Nun stellen wir einwandfrei fest, dass es deutsche Soldaten sind. Aufrecht gehen wir aufeinander zu, begrüßen uns mit lautem Hallo, schütteln uns kräftig die Hände und schlagen uns gegenseitig vor lauter Freude auf die Schultern.

Es sind Kameraden der 45. Infanteriedivision (unter General Schlieper). Sie bilden den rechten Flügel der 2. Armee und haben ihre Vormarschrichtung von Osten nach Norden geändert. Sie stieß hier unweit von Haboldeka mit uns zusammen. Durch diese Vereinigung sind Teile des LXVI. sowjetischen Schützenkorps eingeschlossen worden. Es sind Verbände der 43. und 47. Kavalleriedivision.

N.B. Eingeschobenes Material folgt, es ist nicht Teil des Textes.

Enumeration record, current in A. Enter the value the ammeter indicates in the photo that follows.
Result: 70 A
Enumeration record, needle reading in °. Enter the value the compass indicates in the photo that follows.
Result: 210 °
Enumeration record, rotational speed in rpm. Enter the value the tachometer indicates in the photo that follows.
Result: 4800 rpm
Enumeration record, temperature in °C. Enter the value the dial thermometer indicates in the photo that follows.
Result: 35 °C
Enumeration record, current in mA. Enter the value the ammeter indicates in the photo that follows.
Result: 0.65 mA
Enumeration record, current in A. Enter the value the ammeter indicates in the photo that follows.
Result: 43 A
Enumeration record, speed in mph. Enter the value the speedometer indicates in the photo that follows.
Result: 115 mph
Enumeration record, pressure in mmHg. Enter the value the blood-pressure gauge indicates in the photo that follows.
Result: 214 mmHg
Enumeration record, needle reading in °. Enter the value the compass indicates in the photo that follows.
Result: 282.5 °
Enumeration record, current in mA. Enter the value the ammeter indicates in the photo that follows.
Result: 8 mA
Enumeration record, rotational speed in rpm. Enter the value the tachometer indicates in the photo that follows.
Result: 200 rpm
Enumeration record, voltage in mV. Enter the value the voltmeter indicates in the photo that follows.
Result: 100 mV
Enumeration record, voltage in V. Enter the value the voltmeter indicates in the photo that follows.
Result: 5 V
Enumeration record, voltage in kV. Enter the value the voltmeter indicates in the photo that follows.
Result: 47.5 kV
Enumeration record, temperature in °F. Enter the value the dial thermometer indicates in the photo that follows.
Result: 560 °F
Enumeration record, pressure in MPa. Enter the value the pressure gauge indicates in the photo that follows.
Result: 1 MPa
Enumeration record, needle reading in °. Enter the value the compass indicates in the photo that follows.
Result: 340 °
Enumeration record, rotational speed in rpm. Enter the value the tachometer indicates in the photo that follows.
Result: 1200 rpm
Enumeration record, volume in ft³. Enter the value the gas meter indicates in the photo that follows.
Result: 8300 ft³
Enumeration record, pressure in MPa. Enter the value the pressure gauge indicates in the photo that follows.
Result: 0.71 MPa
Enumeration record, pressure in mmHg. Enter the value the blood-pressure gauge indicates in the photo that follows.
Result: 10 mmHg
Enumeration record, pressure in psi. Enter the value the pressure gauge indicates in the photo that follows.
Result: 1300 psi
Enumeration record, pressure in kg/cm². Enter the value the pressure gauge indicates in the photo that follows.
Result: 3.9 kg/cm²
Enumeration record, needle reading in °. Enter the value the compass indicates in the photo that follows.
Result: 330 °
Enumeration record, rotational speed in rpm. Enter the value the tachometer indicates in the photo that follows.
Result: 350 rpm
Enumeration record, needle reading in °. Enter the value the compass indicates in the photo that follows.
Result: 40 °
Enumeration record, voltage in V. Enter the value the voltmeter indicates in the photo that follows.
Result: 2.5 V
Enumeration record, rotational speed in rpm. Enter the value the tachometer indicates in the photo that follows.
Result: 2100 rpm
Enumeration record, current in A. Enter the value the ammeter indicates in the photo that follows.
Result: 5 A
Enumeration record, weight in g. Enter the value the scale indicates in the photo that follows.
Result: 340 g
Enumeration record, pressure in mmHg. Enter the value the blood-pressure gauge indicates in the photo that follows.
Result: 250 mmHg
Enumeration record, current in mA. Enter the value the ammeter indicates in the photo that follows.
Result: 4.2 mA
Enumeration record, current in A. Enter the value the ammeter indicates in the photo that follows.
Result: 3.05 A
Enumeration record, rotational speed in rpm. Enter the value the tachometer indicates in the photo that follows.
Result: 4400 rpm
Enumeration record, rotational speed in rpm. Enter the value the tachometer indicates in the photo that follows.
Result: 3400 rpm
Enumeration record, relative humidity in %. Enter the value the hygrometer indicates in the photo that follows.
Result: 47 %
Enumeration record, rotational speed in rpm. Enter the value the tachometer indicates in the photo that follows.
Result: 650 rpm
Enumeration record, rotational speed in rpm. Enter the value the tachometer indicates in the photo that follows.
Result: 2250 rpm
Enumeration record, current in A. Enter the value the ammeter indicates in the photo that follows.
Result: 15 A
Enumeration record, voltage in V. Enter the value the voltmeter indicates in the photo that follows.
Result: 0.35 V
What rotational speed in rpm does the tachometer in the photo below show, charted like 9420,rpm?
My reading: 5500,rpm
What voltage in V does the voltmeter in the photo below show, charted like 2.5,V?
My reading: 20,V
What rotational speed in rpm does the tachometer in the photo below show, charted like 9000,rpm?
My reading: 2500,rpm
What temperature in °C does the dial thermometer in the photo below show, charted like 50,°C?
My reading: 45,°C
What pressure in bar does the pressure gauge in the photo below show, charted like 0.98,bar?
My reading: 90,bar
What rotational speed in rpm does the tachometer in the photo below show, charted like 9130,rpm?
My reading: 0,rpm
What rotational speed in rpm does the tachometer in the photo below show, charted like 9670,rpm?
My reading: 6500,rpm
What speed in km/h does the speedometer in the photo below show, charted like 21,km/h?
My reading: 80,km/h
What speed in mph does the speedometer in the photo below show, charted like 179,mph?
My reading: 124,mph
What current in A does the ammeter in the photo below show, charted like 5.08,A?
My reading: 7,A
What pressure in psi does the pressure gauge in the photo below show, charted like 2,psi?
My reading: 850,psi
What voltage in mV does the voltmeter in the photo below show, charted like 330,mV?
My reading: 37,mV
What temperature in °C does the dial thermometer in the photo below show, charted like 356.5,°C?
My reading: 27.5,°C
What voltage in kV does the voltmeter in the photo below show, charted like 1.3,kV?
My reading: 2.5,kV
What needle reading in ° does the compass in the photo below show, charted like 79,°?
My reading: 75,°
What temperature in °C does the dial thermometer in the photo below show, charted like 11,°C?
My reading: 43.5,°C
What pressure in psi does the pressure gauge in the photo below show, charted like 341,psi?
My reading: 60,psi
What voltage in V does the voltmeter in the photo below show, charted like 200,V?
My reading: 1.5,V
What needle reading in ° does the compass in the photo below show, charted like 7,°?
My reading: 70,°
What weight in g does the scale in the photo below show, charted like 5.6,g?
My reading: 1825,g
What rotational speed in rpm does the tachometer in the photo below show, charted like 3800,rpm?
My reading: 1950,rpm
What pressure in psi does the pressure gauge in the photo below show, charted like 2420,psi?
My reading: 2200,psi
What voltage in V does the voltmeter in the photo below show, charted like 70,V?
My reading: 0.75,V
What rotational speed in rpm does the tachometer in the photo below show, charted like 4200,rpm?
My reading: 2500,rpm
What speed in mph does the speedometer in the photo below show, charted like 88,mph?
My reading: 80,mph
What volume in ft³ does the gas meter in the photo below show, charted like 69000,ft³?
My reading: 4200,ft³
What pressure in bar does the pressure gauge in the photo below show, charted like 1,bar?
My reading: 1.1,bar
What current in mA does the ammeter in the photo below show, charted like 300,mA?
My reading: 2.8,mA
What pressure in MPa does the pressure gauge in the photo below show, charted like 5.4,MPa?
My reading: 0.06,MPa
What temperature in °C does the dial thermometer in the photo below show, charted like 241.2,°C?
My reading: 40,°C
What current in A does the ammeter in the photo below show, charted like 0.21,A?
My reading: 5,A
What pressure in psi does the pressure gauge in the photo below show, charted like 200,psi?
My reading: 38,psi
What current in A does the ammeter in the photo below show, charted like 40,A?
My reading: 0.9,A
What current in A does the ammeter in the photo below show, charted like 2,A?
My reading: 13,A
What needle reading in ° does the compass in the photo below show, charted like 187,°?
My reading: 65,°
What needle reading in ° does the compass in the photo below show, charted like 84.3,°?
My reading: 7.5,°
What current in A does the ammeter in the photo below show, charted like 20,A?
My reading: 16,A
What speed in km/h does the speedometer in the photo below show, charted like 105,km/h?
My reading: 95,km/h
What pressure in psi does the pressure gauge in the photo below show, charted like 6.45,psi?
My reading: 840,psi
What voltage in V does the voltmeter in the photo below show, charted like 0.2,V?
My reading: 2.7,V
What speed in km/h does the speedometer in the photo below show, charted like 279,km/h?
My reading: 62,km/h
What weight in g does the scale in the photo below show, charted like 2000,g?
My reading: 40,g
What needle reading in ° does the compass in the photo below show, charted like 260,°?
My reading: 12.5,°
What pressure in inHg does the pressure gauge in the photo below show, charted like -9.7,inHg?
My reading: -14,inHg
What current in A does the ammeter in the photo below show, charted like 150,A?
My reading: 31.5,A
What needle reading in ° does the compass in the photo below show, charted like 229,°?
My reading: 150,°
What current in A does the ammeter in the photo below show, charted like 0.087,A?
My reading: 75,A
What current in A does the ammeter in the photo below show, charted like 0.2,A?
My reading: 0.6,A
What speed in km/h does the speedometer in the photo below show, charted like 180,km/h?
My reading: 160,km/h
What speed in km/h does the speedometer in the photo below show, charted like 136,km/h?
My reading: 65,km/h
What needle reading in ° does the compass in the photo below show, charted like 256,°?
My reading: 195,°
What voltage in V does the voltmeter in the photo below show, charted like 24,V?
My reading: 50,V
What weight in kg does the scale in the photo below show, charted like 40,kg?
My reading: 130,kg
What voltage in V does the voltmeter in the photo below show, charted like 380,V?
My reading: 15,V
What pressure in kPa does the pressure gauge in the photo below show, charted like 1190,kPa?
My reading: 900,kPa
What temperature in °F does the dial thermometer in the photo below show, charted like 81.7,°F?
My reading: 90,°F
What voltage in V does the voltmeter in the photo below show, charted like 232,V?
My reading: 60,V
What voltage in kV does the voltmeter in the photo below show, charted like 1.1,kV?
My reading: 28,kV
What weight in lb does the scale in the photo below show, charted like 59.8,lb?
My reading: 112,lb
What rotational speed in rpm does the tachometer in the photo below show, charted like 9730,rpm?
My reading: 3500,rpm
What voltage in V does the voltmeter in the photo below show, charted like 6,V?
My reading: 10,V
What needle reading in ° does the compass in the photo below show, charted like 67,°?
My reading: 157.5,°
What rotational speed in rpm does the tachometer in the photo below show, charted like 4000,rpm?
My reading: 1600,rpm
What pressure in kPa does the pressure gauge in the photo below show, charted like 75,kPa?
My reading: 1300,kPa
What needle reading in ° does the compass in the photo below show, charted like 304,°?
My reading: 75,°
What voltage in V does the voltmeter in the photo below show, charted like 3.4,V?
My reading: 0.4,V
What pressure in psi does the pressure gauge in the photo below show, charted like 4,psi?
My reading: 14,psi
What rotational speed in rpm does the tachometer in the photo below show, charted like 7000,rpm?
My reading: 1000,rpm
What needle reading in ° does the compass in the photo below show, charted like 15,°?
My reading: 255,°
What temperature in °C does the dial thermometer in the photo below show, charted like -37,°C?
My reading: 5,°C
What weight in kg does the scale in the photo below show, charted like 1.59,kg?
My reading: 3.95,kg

Die Soldaten der 45. Infanteriedivision ziehen mit uns in Haboldeka hinein und beziehen dort Stellung und Quartier. Nach kurzer Rast in dem Dorf verabschieden wir uns von ihnen und verlassen in zügigem Tempo den Ort, um die vor uns liegende 45 Kilometer lange Strecke bis zu unserem Regiment 470 noch vor Einbruch der Dunkelheit zu überwinden. Gegen 22:00 Uhr sind wir wieder bei unseren Kameraden, die uns mit großem Jubel empfangen.

Es war kein allzu schwerer Kampftag, aber ein anstrengender und die Nerven belastender Tag, den unser Leutnant Raff mit seinen Männern gut hinter sich gebracht hat.